Malgré ses limites importantes, l’exercice n’est pas vain, puisqu’il autorise un certain nombre de conclusions :

  • On peut estimer que l’espace francophone, défini sur la base des pays qui ont le français comme langue officielle, comptait 300 millions de personnes en 2000; ce chiffre devrait approcher le demi-milliard en 2025 et dépasser 650 millions en 2050. L’avenir démographique de la francophonie reposera de plus en plus sur les pays du Sud, plus particulièrement sur l’Afrique, et sera donc lié à des contextes nationaux plus multilingues.

  • Le nombre de locuteurs francophones, estimé à 175 millions en 2000, pourrait atteindre 680 millions si des mesures énergiques sont prises pour appuyer les programmes visant à assurer l’éducation à tous dans les pays du Sud où on enseigne déjà en français. Les francophones, qui représentaient en 2000 moins de 3 % de la population du monde, pourraient voir leur poids démographique passer au milieu du 21e siècle à plus de 7 % de la population mondiale.

Les tendances démographiques que prévoient les Nations Unies et une large part de la communauté scientifique des démographes conduisent, dans l’ensemble, à une reconfiguration importante du poids des nations à l’échelle de la planète.
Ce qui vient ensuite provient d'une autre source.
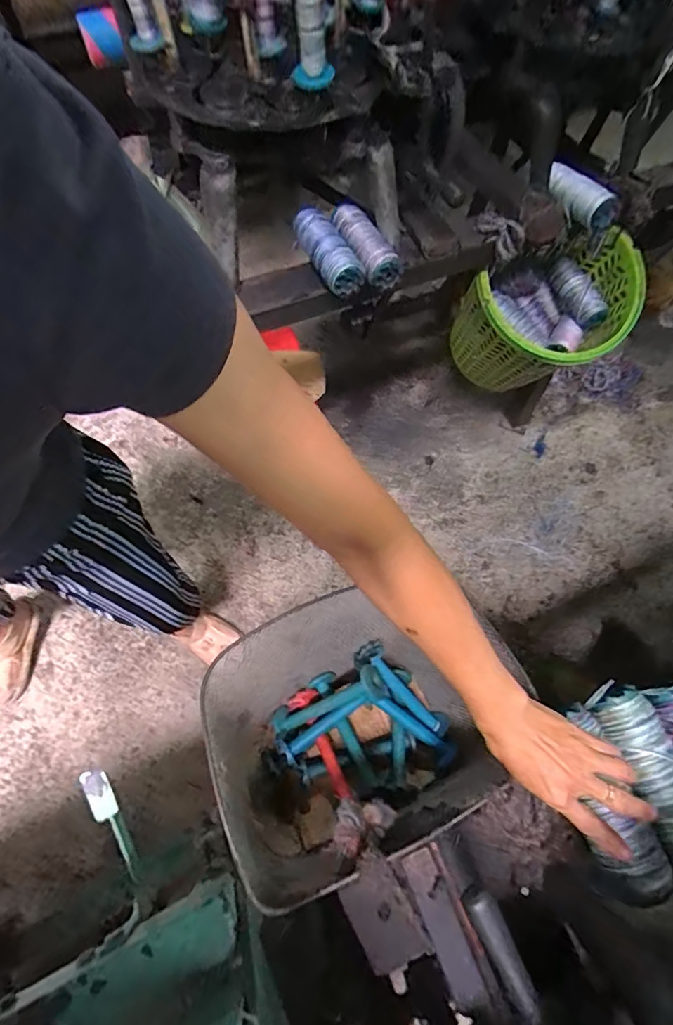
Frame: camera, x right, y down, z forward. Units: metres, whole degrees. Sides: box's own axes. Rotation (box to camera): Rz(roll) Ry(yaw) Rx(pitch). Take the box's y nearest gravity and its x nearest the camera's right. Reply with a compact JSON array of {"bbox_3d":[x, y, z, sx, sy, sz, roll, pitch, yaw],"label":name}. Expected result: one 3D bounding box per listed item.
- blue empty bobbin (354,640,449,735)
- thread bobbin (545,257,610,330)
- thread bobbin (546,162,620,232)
[{"bbox_3d":[0.093,0.241,0.646,0.171,0.049,0.044,47,72,-11],"label":"blue empty bobbin"},{"bbox_3d":[0.461,-0.414,0.920,0.060,0.056,0.138,-24,71,-11],"label":"thread bobbin"},{"bbox_3d":[0.379,-0.494,0.749,0.044,0.048,0.128,-36,73,-15],"label":"thread bobbin"}]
Le monde francophone n’est nullement épargné par cette reconfiguration.

  • Quel que soit le scénario retenu, l’Afrique voit son poids démographique augmenter considérablement : alors que moins de la moitié des francophones du monde y vivaient en 2000, on peut s’attendre à y trouver près de 84 % des locuteurs du français en 2050, soit plus d’un demi-milliard des 680 millions de francophones de la planète.

S’il semble destiné à passer par l’Afrique, l’avenir démographique de la francophonie est conditionné par au moins deux éléments majeurs :

  • des mesures fortes et efficaces dans le domaine de l’enseignement devront permettre de relever substantiellement les niveaux d’éducation dans les pays de l’Afrique francophone;

  • les pays de l’Afrique francophone et leurs populations devront considérer que ce relèvement très sensible des niveaux d’éducation (nécessaire à leur développement social et économique) peut et doit se faire notamment dans le cadre de programmes d’enseignement et de formation où la langue française occupe une place importante.
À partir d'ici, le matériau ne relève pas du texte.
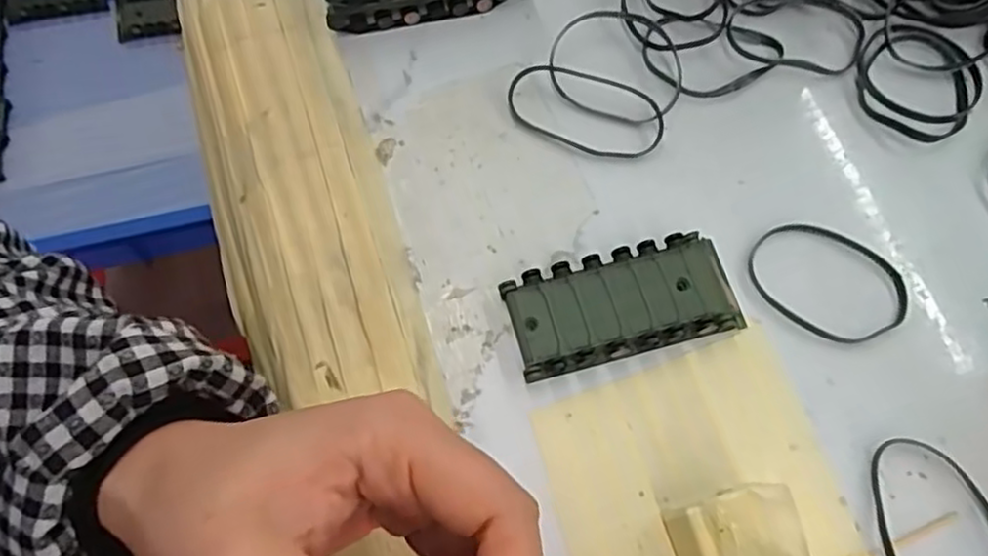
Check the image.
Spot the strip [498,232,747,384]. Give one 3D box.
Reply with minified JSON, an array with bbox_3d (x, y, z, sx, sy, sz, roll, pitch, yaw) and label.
[{"bbox_3d":[0.055,0.011,0.295,0.095,0.015,0.043,-15,69,-6],"label":"strip"}]

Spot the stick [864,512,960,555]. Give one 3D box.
[{"bbox_3d":[0.153,0.102,0.267,0.060,0.004,0.005,-20,70,-8],"label":"stick"}]

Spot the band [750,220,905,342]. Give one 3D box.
[{"bbox_3d":[0.146,0.000,0.308,0.068,0.004,0.050,28,71,10],"label":"band"}]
Étant donné le multilinguisme pratiqué dans la plupart des pays d’Afrique, y compris ceux de la francophonie, il faudra nécessairement identifier la place et le rôle de la langue française par rapport aux autres langues en usage dans ces pays, mais également aux autres langues qui semblent s’imposer dans le monde, notamment l’anglais, l’arabe et l’espagnol. Compte tenu des écarts disproportionnés dans les moyens dont disposent les pays, il est évident que l’avenir démographique de la francophonie dépendra grandement des gestes de solidarité et des efforts que seront prêts à consentir les pays du Nord de la francophonie à l’endroit des pays francophones d’Afrique. Les acteurs de la francophonie auront aussi un rôle majeur à jouer pour susciter ou maintenir un intérêt pour le développement du français dans de nombreux secteurs en Afrique, notamment dans les médias (écrits, radiophoniques, audiovisuels et électroniques), dans les milieux des arts (cinéma, littérature, etc.) et dans le secteur de l’enseignement et de la recherche scientifique.